-- Data extracts follows --

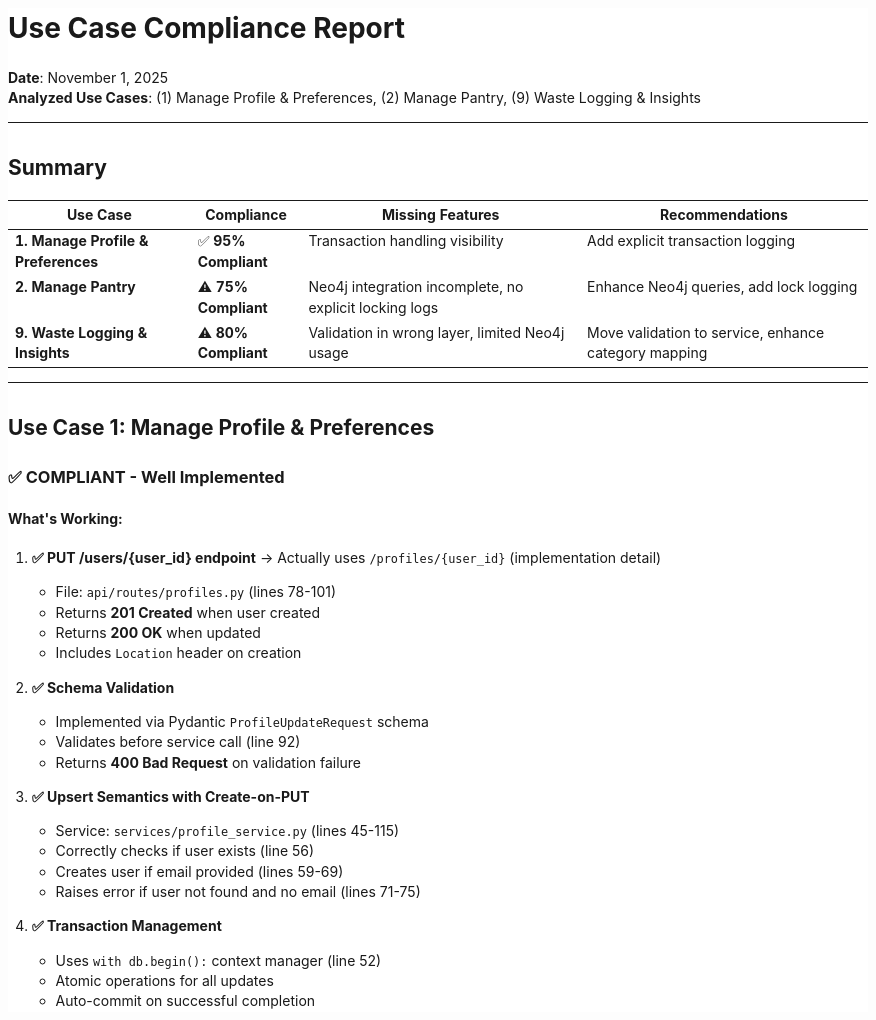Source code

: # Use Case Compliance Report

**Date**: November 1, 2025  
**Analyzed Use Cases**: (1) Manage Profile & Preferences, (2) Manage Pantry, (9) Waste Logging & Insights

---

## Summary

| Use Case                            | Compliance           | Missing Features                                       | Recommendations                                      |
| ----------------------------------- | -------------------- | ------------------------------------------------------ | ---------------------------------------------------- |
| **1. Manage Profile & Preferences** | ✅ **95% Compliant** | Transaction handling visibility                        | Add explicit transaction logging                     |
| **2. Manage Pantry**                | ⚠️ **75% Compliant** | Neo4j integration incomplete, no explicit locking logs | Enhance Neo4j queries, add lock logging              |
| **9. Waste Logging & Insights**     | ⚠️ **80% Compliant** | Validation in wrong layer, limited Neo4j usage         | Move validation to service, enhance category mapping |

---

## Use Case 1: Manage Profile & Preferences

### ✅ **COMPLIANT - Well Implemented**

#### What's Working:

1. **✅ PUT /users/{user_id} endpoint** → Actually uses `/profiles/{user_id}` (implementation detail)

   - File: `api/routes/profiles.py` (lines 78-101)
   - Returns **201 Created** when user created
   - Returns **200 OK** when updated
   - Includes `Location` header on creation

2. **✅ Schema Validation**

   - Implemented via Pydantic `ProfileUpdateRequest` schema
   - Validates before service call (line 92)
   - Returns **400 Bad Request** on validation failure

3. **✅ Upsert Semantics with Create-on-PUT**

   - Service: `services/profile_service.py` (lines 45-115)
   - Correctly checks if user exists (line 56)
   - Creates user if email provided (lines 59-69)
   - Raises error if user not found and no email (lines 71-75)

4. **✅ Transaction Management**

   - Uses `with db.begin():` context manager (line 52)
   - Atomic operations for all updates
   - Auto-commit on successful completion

-- Data extracts concluded --
-- Data extracts follows --

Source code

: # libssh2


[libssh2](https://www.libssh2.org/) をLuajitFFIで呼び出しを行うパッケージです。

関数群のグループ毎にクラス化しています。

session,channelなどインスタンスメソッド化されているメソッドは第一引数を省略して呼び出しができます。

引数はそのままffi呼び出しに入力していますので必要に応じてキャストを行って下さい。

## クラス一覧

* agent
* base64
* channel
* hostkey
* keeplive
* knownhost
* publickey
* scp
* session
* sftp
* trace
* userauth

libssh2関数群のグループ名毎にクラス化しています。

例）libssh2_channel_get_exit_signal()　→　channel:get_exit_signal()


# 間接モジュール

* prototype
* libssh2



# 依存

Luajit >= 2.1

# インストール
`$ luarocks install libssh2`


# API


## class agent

-- Data extracts concluded --

▶ Problem to solve: The string "profiles" marks the lines to copy; report each of them from the data above.

▶ The answer:
1. **✅ PUT /users/{user_id} endpoint** → Actually uses `/profiles/{user_id}` (implementation detail)
   - File: `api/routes/profiles.py` (lines 78-101)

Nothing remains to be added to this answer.